We were looking for patterns on the ice surface. We looked at the (very simplified) odds of a team making it to the Stanley Cup Finals. We measured distances on the ice, calculated the area of the rink and the face-off circles. We calculated the volume of a puck. We looked at statistics - broke them down into what they mean and why teams use them. We looked at ticket sales, how to calculate HST on a ticket price and how and why ticket prices grow in value as you get closer to the ice surface. We looked at the salaries the top and bottom players make and calculated what they make per game. We became team managers and compared some player stats to see who we would play and who we would bench. We filled out playoff brackets (for bragging rights only!...OK...maybe the winner did get a chocolate bar) and with each team that was knocked out, we experienced either the thrill of victory or the agony of defeat. One student ended up with a perfect bracket. Picked every team right, even the Capitals winning the cup. Aww Shoot! I just realised - we could have calculated the odds of being able to do that!
Let me tell you, those kids were so engaged in the math. My heart gave a little "Whoopie" when I heard one Student say to another, "I hate math, but this is hockey, so it's fun." And it was fun. I gotta tell ya, those kids gave it 110%.
The Post Season
With the hockey season over, and the Capitals all wearing their new Stanley Cup rings on the golf courses of the world, I've had some time to reflect on a few things I will do differently next season:
- Start sooner. I don't think I could sustain it every day all season, but maybe I could cut it back to maybe once a week and run it for a longer period.

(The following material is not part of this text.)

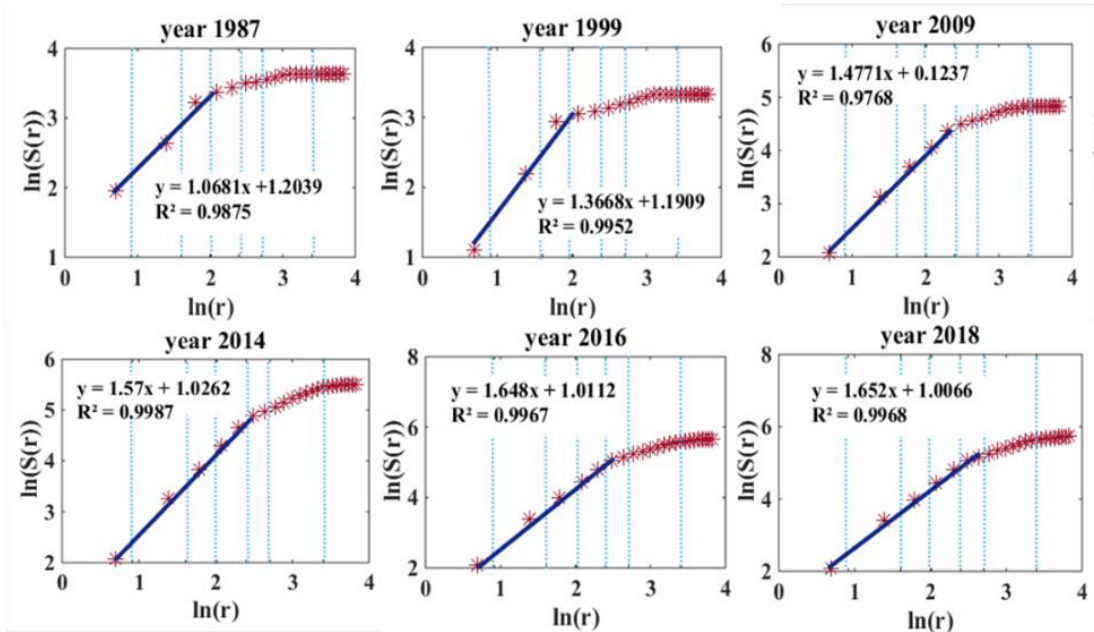
D . All volume dimensions for each V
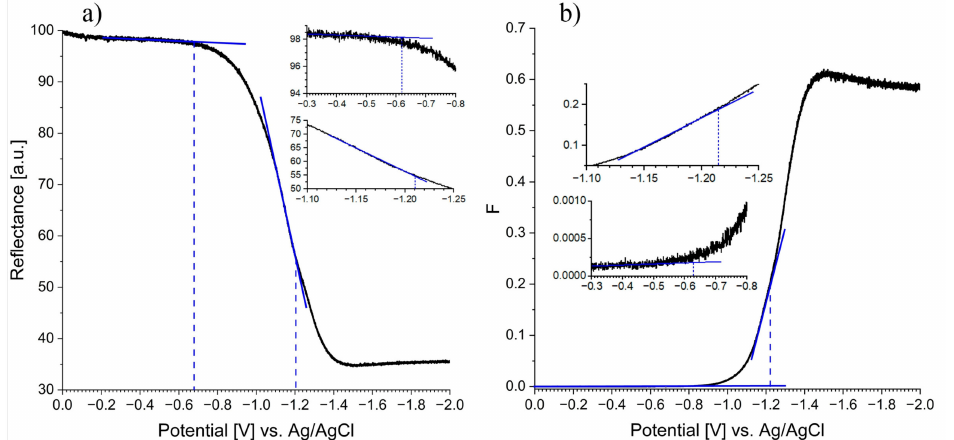
Figure 9. Reflectance at 780 nm ( a ) and Kubelka–Munk function ( b ) vs. polarization potential for the reduced black TiO x nanotubes. The electrode was polarized from 0 V to − 2 V vs. Ag/AgCl with a scan rate of 0.5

- get others involved. We were sharing the tweets of some of the things we were doing, but getting some other classrooms involved (board-wide, or worldwide thru Twitter) and maybe creating problems for each other to solve via Google Hangout would be a great way to get at those global competencies and make more connections outside of our building- get a bit more tech into it. We were using our iPads to look up info, but mostly used our white boards for calculations. I'm thinking there has to be a way they could document their learning - collaborative doc, slide show...something. I'll keep working on that.
If you have any ideas or hockey math to share - please post them in the response section. I'd love to hear them. In the meantime, I have a tee time to make. Isn't that how hockey players are supposed to prepare for the start of the new season in September?
Blogger's Addendum:
This post was featured on VoicEdRadio's "This Week in Ontario Edublogs" on July 11, 2018 - an Episode I was a Guest on as well. If you want to check out the discussion between Doug Peterson, Stephen Hurley and myself, check out this link. We did have some technical difficulties - so I apologize in advance for the sound quality.

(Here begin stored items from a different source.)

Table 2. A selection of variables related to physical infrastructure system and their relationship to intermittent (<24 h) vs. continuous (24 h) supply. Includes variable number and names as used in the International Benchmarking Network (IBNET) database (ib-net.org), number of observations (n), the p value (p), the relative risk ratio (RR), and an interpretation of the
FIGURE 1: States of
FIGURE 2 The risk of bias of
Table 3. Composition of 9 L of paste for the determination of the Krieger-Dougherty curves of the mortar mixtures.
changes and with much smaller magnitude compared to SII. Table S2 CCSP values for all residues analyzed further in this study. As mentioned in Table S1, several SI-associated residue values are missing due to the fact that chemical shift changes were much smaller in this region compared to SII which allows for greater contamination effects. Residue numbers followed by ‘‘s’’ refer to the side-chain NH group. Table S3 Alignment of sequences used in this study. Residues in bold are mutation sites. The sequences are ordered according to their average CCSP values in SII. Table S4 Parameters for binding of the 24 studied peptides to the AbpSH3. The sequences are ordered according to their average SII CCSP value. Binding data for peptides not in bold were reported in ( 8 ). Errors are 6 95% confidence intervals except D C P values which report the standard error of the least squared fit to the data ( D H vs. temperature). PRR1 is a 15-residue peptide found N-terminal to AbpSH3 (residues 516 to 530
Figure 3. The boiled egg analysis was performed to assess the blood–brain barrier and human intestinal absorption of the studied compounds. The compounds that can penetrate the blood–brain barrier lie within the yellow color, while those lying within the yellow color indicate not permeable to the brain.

This sounds like so much fun!! I can see how the students would love a unit like this. So many cross-curricular and cross-math strand connections too! Would they have been as interested in doing this for other sports? Hard to say I guess.
ReplyDeleteNot sure if they would be as interested in other sports. And the hockey season really fits well into our school year. I'd love to do some soccer math with them - but FIFA World Cup is only once every 4 years. Maybe I can get them into golf with some golf math?